(With apologies to Lewis Carroll)
I hardly know where to begin, so let's
"Begin at the beginning" the King said very gravely, "and go on until you come to the end: then stop."Even the title makes me think that my friend went to the good concert, while I was stuck with:
Marko Feri offers new classical guitar music that's full of personality
You would characterize Marko Feri’s solo guitar concert Thursday as classical.
No. No, you would characterize it thusly, apparently, and just did. And whatever I may have thought you meant by "classical" will be absolutely goddamn unclear by the end of this review.
"When I use a word," Humpty Dumpty said in a rather scornful tone, "it means just what I chose it to mean - neither more nor less."But pieces by four living composers owed a huge debt to jazz, pop, folk, even rock — contemporary influences heartily embraced by today’s guitarists and composers.
So clever: begin with a vague assertion ("classical!"), move on, in one grand sweep, to destroy all of the genre boundries that have been plaguing Western music for, oh, a couple of centuries or so. Plus: we're all friends here, "even rock" - right?
So: it was classical, but not really. But it was, sort of. But it was, you know, friendly; comfortable. But it was serious, though:
Each piece on the program at the Modern Art Museum of Fort Worth was serious and intelligently presented by Feri, a Slovenian who lives and teaches in Italy.
It was intelligent, and played by a Real European!* Golly! Maybe it was classical after all?
"Then you should say what you mean," the March Hare went on. "I do," Alice hastily replied; "at least - at least I mean what I say - that's the same thing, you know."
The next paragraph is my favorite.
Three of the works are sonatas and the fourth a theme and variations — epitomes of classical forms.
First, as almost an aside: "are"? What happened to the tense? Ach, so.

◇ ◇ ◇

(SET TASK)
Could you rewrite the review from the words "(With apologies to" through the words "guitarists and composers.", changing "concert" to "recital"?

[Items from a dataset]

◇ ◇ ◇

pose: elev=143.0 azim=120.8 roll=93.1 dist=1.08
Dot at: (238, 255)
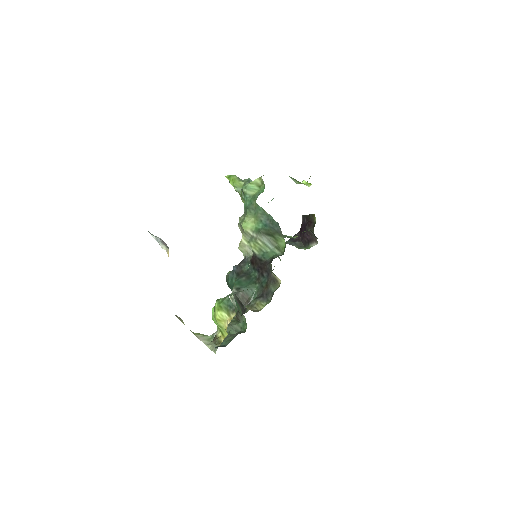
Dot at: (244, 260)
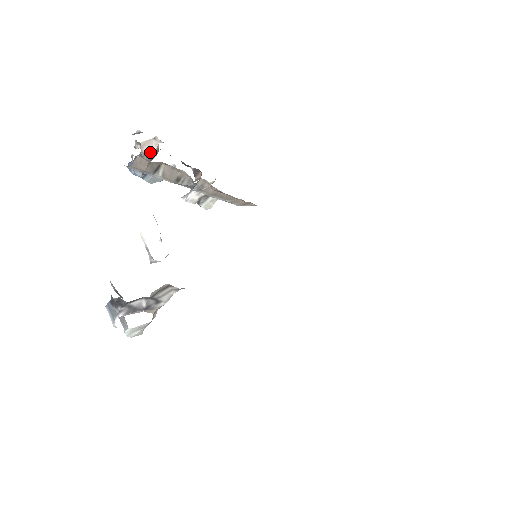
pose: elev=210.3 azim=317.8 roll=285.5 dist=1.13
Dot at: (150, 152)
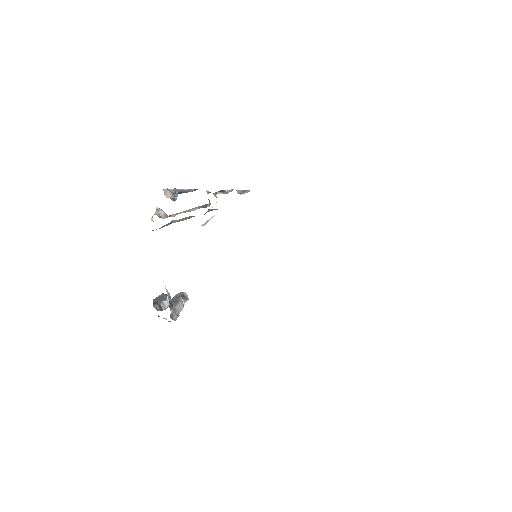
Dot at: (170, 197)
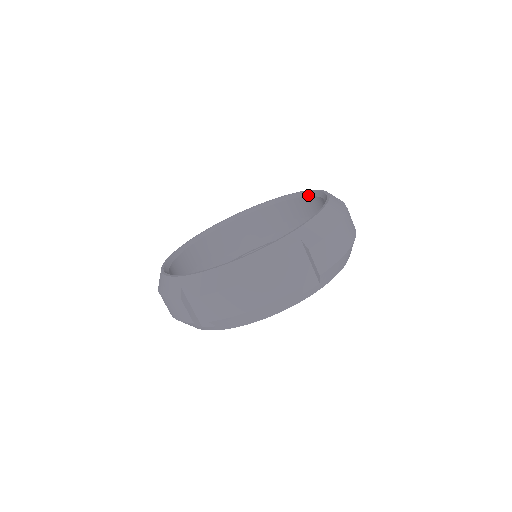
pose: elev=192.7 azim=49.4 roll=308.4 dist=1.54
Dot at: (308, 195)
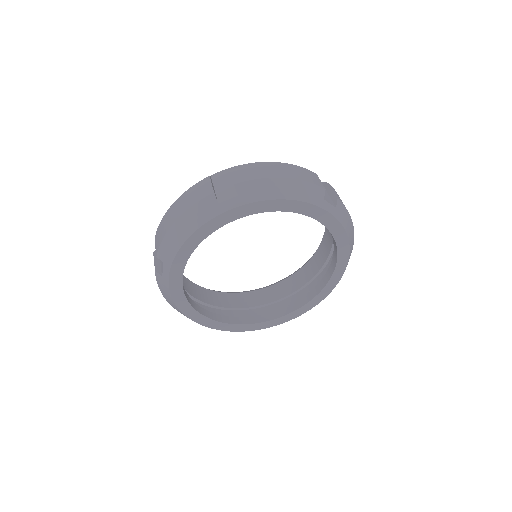
Dot at: occluded
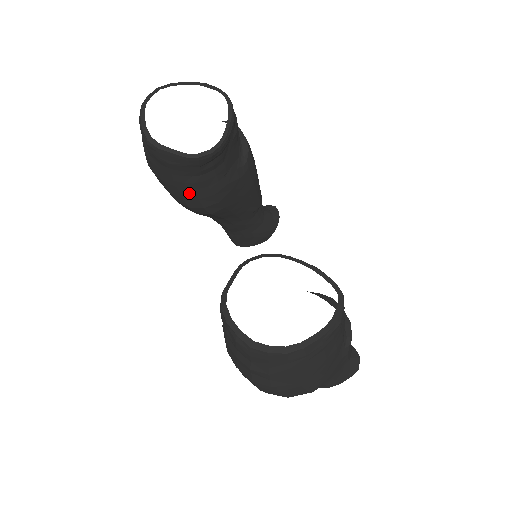
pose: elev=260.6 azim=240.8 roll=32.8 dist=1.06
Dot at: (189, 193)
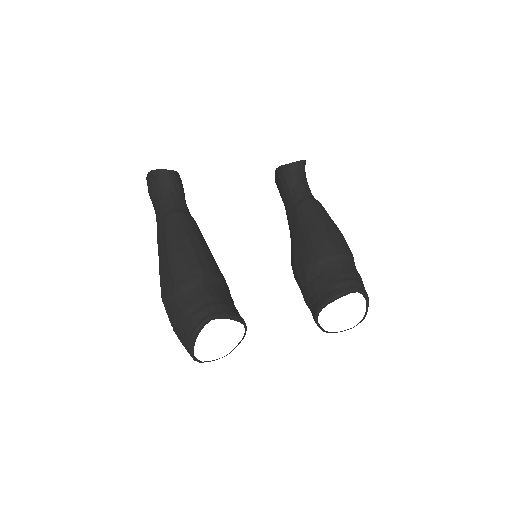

◇ ◇ ◇

(FULL ANSWER)
(With apologies to Lewis Carroll)
I hardly know where to begin, so let's
"Begin at the beginning" the King said very gravely, "and go on until you come to the end: then stop."Even the title makes me think that my friend went to the good recital, while I was stuck with:
Marko Feri offers new classical guitar music that's full of personality
You would characterize Marko Feri’s solo guitar recital Thursday as classical.
No. No, you would characterize it thusly, apparently, and just did. And whatever I may have thought you meant by "classical" will be absolutely goddamn unclear by the end of this review.
"When I use a word," Humpty Dumpty said in a rather scornful tone, "it means just what I chose it to mean - neither more nor less."But pieces by four living composers owed a huge debt to jazz, pop, folk, even rock — contemporary influences heartily embraced by today’s guitarists and composers.